Single by Hank Williams With His Drifting Cowboys
- B-side: "I've Just Told Mama Goodbye"
- Published: November 21, 1947 Hometown Music Co., Inc.
- Released: May 1, 1949
- Recorded: March 20, 1949
- Studio: Castle Studio, Nashville
- Genre: Hillbilly, Honky-tonk, Country blues
- Length: 2:54
- Label: MGM 10401
- Songwriter: Claude Boone

Hank Williams With His Drifting Cowboys singles chronology
| "Lovesick Blues" (1949) | "Wedding Bells" (1949) | "Mind Your Own Business" (1949) |

= Wedding Bells (Hank Williams song) =

"Wedding Bells" is a song written by Claude Boone and recorded by Hank Williams on MGM Records. It peaked at No. 2 on the Best Selling Retail Folk chart in 1949.

== Background ==
"Wedding Bells" was first recorded by the Knoxville radio veteran Bill Carlisle on King Records in 1947. According to the country music historian Colin Escott, Claude Boone, who played guitar for the Knoxville bluegrass star Carl Story, bought the song for 25 dollars from James Arthur Pritchett, a local musician and alcoholic who performed under the name "Arthur Q. Smith". The song's narrator describes his despair over the love of his life marrying another man. According to Boone, Williams called it "the prettiest song he'd ever heard". Williams recorded it at Castle Studio in Nashville on March 20, 1949, with Fred Rose producing and was supported by Dale Potter (fiddle), Don Davis (steel guitar), Zeb Turner (electric guitar), Jack Shook (rhythm guitar) and Velma Williams (bass). "Wedding Bells" was significant because it was the first single following Williams' biggest hit, "Lovesick Blues".

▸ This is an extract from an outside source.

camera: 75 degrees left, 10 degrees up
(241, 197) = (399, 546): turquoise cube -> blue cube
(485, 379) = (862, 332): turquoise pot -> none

The recording session for "Wedding Bells" took place after Williams' first ever flight. He telegrammed the producer Fred Rose before takeoff, "Flight 58 will arrive at 5:45. I hope."

== Cover versions ==
- Buddy Williams covered it in Australia in 1951
- Hank Snow covered the song in 1957.
- It was recorded by Marty Robbins in 1958.
- George Jones recorded it for his 1962 LP My Favorites of Hank Williams.
- Jerry Lee Lewis included the song on his 1967 LP Soul My Way, although it had been recorded several years earlier.
- Dean Martin recorded the song for his 1965 album Dean Martin Hits Again.
- Charlie Rich covered the song on his 1967 album Charlie Rich Sings Country and Western.
- It was featured as part of a Hank Williams medley on Conway Twitty's 1971 album How Much More Can She Stand.
- Glen Campbell recorded it for his Williams tribute album in 1973.
- Lissie recorded the song for her 2009 EP Why You Runnin.
- It was recorded by Bill Anderson in 1968.
- Australian Reg Lindsay included his version on the album Reg Lindsay Classics, c 1981.
- Margo Smith released a version in 1982 that peaked at number 78 on the Billboard Hot Country Singles chart.
- Australian Dusty Rankin covered the song on his album, A Portrait of Dusty, 1974.
- D.L. Menard known as the "Cajun Hank Williams" recorded his version for his 1984 Rounder Records album "Cajun Saturday Night".
- John Prine covered the song with Lucinda Williams singing "Let's Turn Back The Years" on the same track for his 1999 album, In Spite of Ourselves.